**Exercise input:**
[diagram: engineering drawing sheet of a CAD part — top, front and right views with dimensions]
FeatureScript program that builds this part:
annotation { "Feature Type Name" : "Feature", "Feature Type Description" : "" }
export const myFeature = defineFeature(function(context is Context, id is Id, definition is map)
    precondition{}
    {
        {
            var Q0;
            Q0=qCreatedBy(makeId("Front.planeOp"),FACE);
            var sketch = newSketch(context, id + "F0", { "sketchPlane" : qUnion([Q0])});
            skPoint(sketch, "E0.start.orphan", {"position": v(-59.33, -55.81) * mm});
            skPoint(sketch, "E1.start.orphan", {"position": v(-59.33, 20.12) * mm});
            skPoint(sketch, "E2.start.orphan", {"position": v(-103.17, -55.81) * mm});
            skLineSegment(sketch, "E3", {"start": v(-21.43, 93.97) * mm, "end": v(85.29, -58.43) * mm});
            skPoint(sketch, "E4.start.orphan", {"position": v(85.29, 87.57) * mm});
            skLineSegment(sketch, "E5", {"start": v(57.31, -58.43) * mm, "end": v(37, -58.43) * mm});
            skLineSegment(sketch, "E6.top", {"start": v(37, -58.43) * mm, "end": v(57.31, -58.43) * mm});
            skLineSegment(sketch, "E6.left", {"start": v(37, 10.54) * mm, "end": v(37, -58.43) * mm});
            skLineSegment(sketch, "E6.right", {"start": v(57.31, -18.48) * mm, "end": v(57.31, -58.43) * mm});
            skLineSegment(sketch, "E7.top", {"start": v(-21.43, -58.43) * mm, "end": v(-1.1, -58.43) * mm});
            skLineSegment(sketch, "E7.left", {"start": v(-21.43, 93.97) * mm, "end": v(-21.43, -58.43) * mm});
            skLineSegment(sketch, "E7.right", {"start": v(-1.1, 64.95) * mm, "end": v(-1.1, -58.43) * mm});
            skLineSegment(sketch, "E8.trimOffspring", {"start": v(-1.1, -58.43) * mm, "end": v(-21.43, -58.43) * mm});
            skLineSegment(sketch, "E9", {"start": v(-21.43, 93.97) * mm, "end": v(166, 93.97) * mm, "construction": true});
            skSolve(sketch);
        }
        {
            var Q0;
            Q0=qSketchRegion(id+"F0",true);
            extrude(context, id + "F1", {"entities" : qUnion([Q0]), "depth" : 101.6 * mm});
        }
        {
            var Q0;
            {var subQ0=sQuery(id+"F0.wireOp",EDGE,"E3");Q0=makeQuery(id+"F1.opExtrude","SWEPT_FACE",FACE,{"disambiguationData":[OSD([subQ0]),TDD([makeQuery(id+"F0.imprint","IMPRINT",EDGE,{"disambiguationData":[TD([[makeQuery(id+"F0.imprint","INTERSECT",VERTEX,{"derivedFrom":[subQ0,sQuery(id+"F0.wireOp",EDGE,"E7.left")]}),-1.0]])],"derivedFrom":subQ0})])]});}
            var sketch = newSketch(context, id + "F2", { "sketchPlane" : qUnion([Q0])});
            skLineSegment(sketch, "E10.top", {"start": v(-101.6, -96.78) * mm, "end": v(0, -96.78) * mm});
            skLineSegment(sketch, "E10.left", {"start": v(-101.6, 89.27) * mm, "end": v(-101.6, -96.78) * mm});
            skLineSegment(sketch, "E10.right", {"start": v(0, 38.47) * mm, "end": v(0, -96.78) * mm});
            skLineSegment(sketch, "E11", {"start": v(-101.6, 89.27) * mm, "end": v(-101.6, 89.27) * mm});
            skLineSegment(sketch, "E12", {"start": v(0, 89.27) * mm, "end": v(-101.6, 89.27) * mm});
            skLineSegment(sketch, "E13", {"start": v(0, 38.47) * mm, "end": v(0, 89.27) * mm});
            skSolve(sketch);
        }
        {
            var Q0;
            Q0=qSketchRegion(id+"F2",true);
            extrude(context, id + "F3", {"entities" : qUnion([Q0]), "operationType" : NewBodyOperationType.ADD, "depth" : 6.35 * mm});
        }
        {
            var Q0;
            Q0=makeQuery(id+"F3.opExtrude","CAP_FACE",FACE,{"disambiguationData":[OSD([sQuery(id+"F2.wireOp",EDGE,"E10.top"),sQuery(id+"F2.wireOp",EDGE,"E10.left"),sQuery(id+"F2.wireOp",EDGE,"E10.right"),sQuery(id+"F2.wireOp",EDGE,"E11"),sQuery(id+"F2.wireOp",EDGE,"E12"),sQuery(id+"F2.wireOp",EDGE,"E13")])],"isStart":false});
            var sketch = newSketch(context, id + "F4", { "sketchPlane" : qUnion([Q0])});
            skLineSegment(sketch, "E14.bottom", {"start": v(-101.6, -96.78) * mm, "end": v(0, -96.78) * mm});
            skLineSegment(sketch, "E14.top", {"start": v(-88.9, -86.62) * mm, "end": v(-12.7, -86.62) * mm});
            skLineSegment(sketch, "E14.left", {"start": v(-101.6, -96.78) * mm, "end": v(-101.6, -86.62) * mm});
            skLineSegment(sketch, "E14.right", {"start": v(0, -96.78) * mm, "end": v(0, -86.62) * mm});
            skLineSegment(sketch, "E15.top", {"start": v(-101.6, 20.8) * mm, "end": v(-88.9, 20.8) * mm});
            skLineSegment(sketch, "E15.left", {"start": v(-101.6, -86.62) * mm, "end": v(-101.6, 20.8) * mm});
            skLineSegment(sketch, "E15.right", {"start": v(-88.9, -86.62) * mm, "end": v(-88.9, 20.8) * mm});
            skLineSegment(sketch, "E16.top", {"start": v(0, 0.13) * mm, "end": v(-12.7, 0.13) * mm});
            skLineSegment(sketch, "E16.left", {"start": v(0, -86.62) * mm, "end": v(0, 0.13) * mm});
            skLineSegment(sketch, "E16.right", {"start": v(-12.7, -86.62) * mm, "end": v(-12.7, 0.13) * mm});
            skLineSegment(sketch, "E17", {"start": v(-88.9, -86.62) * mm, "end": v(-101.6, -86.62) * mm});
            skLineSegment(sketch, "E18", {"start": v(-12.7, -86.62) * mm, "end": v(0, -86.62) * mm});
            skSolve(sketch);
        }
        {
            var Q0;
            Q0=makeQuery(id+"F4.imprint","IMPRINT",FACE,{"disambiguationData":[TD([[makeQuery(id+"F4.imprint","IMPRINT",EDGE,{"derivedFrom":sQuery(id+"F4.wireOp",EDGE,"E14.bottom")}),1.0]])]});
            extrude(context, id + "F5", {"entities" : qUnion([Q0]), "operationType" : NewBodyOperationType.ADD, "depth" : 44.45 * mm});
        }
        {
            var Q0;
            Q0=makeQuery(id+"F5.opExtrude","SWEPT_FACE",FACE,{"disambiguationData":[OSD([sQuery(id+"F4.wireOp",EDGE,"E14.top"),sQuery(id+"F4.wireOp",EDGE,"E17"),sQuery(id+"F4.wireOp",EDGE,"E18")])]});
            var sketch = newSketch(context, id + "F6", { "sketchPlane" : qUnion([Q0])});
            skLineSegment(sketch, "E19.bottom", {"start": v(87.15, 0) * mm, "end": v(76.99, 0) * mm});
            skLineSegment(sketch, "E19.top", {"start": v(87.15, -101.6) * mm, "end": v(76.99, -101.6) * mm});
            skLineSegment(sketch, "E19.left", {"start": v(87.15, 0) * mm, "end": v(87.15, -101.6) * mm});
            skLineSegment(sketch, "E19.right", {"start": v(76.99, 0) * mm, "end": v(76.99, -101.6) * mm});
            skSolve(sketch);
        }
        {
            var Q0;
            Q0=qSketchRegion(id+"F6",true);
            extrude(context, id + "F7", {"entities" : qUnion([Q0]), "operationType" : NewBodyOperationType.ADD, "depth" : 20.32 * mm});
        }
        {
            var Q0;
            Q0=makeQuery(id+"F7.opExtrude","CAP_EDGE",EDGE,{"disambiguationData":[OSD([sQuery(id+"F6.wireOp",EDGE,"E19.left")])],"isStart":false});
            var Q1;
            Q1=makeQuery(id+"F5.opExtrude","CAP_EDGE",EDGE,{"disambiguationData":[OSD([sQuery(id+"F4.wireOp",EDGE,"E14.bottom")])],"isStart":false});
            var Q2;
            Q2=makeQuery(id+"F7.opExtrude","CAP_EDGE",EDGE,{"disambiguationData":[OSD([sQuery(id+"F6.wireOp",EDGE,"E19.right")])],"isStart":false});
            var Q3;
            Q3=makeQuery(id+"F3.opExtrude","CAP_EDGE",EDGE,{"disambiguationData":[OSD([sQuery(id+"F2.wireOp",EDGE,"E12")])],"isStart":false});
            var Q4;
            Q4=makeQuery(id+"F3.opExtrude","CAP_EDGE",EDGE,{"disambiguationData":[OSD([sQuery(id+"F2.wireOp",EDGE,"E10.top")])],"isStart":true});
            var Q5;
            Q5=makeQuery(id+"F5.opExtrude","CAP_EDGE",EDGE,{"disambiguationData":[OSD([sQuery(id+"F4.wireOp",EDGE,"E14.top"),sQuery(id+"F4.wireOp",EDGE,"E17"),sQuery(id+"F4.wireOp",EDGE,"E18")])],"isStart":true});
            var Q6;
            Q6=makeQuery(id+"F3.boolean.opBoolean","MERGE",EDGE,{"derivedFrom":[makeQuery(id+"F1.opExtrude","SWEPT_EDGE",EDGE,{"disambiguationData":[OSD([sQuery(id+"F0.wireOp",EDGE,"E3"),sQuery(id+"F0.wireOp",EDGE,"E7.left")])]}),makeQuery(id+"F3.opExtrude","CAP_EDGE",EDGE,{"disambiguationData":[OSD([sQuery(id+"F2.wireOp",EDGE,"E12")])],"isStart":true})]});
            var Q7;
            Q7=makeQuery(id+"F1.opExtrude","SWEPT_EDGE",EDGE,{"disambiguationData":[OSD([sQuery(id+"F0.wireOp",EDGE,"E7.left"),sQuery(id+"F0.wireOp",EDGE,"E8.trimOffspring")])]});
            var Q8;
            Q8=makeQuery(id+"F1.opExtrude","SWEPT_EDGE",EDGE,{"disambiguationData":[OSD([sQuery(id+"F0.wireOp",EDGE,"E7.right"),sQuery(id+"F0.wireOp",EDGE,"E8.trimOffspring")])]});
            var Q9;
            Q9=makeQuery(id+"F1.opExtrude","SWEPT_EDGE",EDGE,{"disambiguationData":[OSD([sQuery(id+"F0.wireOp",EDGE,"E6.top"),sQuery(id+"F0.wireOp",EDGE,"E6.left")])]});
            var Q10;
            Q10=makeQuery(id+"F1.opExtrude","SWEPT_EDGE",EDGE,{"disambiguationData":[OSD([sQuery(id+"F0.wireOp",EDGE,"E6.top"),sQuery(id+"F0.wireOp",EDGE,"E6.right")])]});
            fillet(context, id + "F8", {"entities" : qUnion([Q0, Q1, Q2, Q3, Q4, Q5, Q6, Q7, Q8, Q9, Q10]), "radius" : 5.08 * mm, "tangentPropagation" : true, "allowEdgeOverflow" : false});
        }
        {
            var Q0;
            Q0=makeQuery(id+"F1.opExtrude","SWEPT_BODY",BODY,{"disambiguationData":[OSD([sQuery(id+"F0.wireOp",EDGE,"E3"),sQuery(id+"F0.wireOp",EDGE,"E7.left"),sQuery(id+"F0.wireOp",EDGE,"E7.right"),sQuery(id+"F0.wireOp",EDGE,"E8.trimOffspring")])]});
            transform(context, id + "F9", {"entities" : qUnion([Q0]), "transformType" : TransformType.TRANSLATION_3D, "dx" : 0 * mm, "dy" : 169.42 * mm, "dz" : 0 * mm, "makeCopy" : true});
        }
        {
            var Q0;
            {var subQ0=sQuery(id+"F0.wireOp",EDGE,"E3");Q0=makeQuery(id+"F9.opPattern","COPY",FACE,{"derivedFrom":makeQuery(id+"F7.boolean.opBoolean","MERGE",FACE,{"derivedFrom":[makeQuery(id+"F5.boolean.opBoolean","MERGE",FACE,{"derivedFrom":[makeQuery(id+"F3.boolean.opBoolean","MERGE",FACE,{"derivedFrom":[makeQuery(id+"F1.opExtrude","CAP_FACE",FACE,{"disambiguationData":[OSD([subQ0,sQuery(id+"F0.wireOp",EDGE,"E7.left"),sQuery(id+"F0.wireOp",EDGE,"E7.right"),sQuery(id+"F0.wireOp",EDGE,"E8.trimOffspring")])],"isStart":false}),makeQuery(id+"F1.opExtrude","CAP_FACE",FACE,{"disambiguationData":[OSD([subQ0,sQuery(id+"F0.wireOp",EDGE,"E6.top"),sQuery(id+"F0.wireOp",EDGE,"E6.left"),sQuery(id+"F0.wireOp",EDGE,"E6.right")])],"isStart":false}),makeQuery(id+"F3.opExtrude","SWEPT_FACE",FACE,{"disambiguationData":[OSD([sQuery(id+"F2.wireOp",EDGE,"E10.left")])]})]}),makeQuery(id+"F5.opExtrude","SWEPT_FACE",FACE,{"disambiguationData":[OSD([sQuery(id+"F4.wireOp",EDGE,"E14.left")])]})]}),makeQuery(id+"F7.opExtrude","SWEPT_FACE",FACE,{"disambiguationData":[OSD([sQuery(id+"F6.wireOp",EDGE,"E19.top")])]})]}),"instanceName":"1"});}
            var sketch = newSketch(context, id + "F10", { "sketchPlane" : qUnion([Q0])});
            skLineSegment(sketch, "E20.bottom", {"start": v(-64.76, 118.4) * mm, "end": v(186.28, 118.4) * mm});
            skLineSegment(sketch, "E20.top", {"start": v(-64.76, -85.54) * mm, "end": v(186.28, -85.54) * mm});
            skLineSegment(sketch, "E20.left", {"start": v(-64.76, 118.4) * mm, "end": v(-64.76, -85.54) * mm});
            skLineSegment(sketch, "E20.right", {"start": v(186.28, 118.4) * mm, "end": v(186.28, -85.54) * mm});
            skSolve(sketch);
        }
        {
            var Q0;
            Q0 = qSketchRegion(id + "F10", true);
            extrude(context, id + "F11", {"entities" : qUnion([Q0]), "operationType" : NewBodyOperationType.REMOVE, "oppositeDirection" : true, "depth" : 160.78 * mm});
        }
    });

**Directions:**
Convert the material from its first line through the line containing "v(-59.33, 20.12) *" into a JSON list of strings, one string per line, with blank lines left out.

**Problem solution:**
[
  "[diagram: engineering drawing sheet of a CAD part — top, front and right views with dimensions]",
  "FeatureScript program that builds this part:",
  "annotation { \"Feature Type Name\" : \"Feature\", \"Feature Type Description\" : \"\" }",
  "export const myFeature = defineFeature(function(context is Context, id is Id, definition is map)",
  "    precondition{}",
  "    {",
  "        {",
  "            var Q0;",
  "            Q0=qCreatedBy(makeId(\"Front.planeOp\"),FACE);",
  "            var sketch = newSketch(context, id + \"F0\", { \"sketchPlane\" : qUnion([Q0])});",
  "            skPoint(sketch, \"E0.start.orphan\", {\"position\": v(-59.33, -55.81) * mm});",
  "            skPoint(sketch, \"E1.start.orphan\", {\"position\": v(-59.33, 20.12) * mm});"
]